[Grupo México] A Mine vs. a Million Monarchs – by Dan Fagin (New York Times – April 29, 2016)

http://www.nytimes.com/

THE national tourism agency calls the Mexican mountain town of Angangueo a “Pueblo Mágico.” If so, it is a dark magic.

In recent years, Angangueo’s 5,000 inhabitants have been cursed by calamities natural and manufactured. Snowstorms, mudslides and flash floods have terrorized the town. Hulking piles of mine tailings line the main road, barren reminders of the silver, gold and copper mining that petered out a quarter-century ago after defining the community for 200 years.

Even the monarch butterflies that are the focus of the “magic town” tourism campaign are suffering. Millions still roost on nearby mountains, a wintertime spectacle that attracts the visitors from “El Norte” who are the town’s economic lifeline. But the overwintering population of monarchs has fallen by almost two-thirds over the past dozen years, and this year’s better-than-usual aggregation was abruptly devastated in March by another freak snowstorm, the worst in years.

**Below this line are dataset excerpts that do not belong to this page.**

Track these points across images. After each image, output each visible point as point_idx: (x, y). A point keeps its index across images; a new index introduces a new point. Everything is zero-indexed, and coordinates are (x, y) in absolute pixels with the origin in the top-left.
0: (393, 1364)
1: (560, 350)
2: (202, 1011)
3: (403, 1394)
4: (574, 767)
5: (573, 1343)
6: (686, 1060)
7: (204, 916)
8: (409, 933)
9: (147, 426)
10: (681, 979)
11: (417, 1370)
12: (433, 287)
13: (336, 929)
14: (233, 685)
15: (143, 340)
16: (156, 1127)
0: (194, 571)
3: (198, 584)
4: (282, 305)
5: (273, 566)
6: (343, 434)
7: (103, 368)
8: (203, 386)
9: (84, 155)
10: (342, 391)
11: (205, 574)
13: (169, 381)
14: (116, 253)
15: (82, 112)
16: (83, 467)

Now those monarchs are facing another potential calamity. One of Mexico’s largest corporations is close to winning government approval to reopen a sprawling mine in Angangueo, right next to the most important winter habitat of North America’s most iconic insect. In a region where butterfly tourism isn’t doing much to ease pervasive poverty, the mining proposal has plenty of local support, even as it alarms biologists.

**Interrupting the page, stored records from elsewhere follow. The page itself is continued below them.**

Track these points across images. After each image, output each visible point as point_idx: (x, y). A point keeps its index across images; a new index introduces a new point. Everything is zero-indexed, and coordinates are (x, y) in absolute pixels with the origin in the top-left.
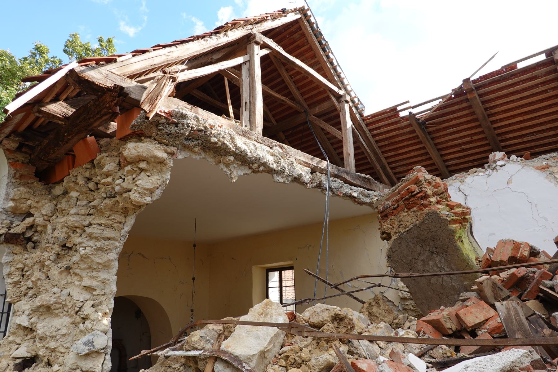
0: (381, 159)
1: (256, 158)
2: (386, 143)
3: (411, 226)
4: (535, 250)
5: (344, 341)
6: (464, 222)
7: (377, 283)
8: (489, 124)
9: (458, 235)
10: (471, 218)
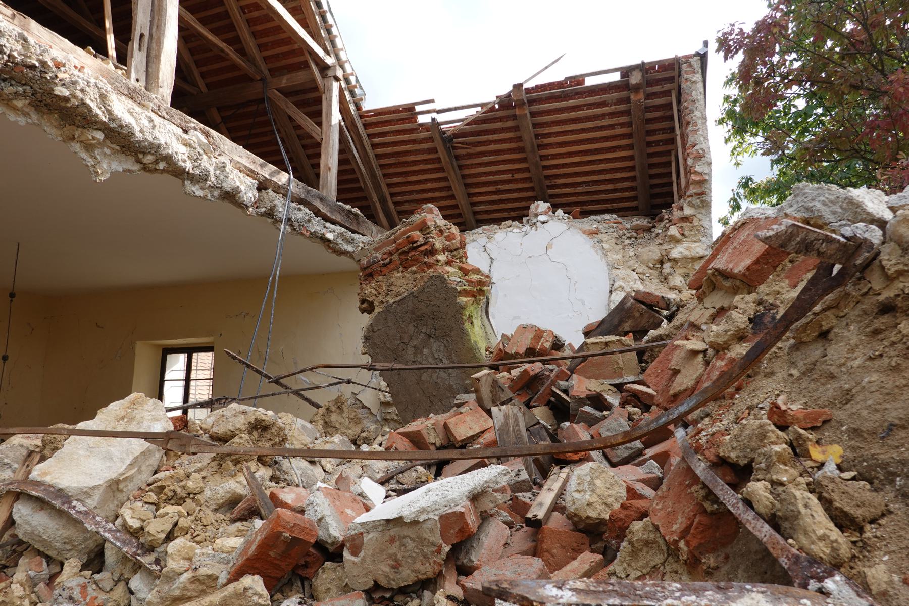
0: (380, 186)
1: (151, 143)
2: (392, 160)
3: (405, 294)
4: (559, 341)
5: (267, 462)
6: (480, 295)
7: (345, 378)
8: (538, 159)
9: (467, 313)
10: (489, 292)
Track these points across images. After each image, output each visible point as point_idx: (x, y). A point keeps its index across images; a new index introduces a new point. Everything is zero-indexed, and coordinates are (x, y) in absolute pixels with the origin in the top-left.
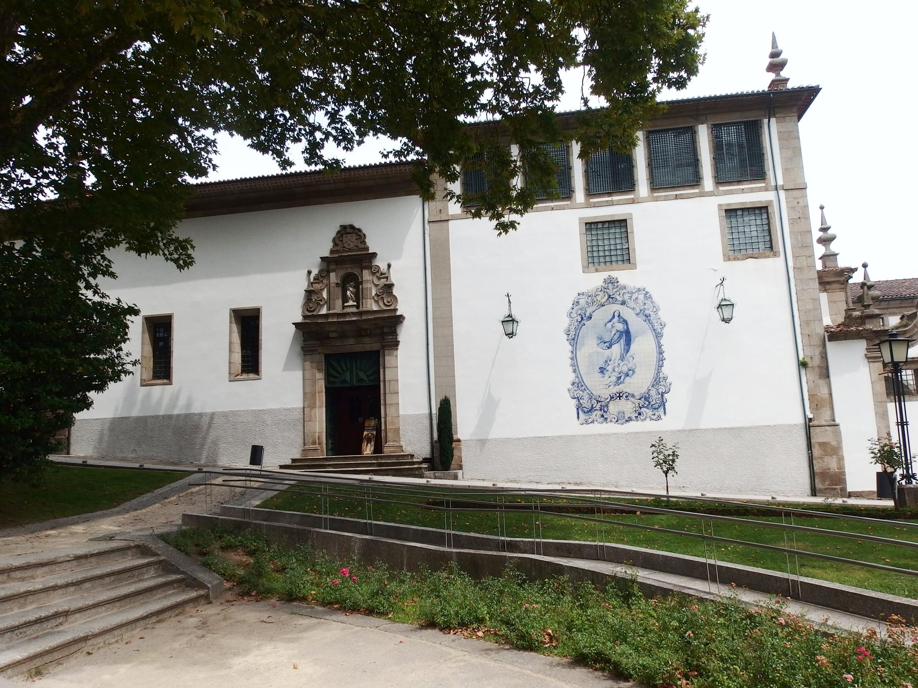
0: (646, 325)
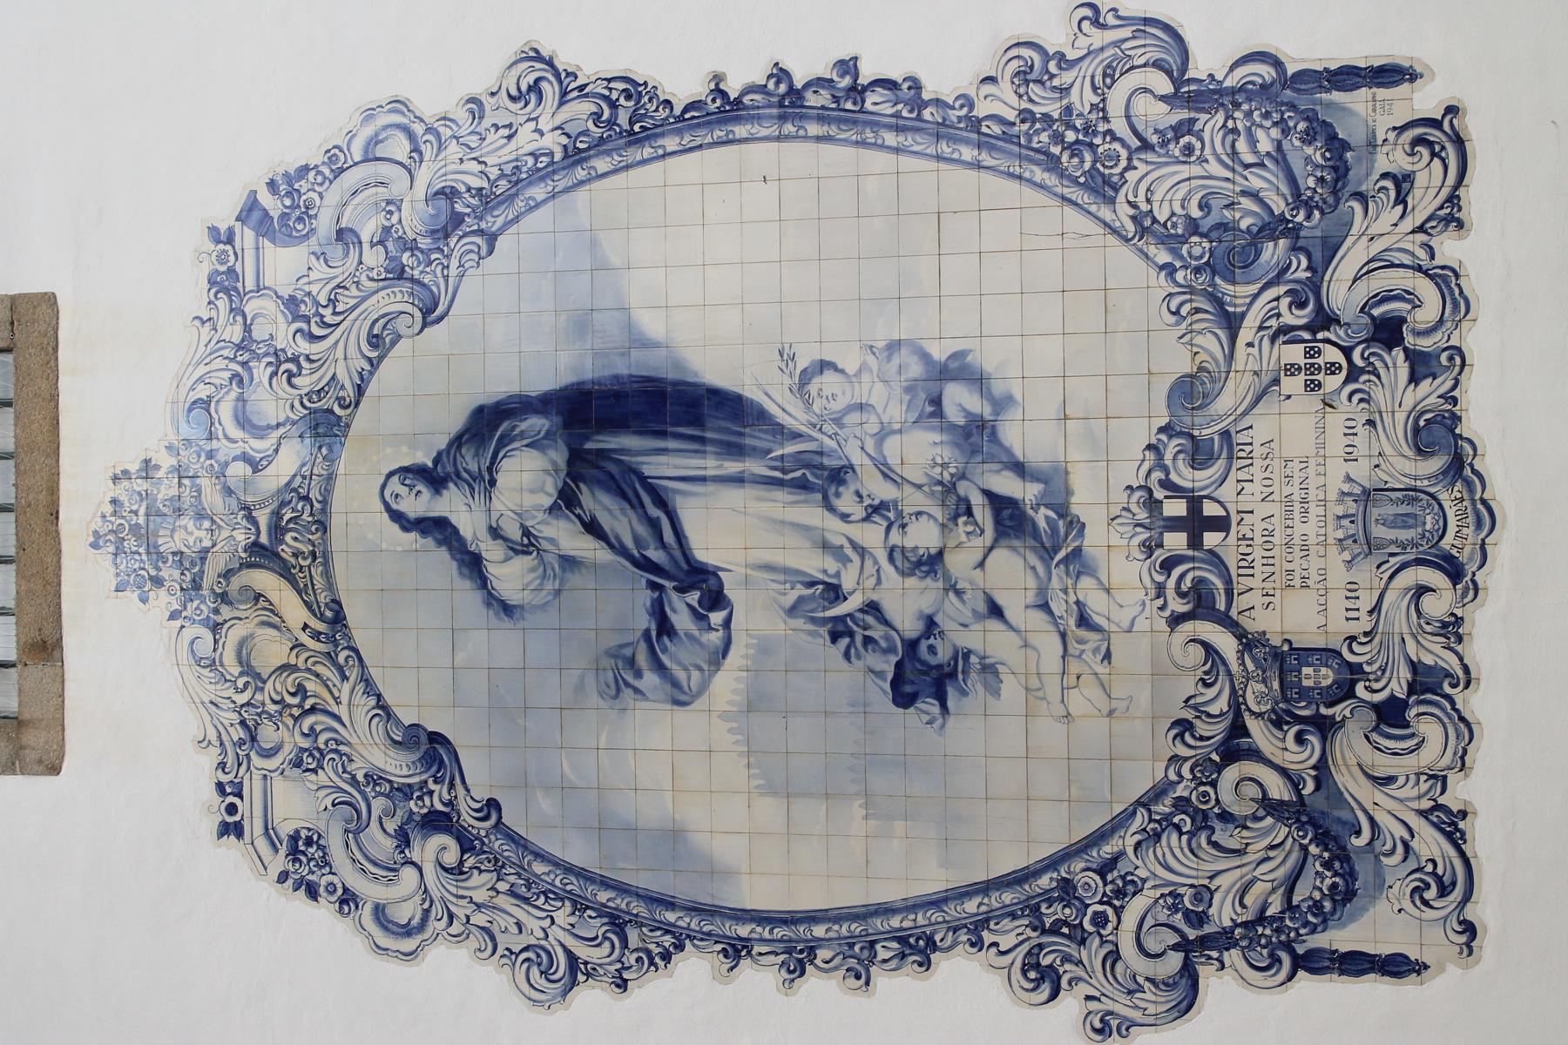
0: (532, 236)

I spent a few days recently in Angangueo, about 75 miles west of Mexico City, doing research for a book about monarchs. Many people know the outlines of their plight: Monarchs are under extreme pressure from climate change, deforestation in Mexico and the elimination of milkweed — almost the only food monarch caterpillars will eat — from Midwestern farm fields (hastened by the use of genetically modified corn and soybeans).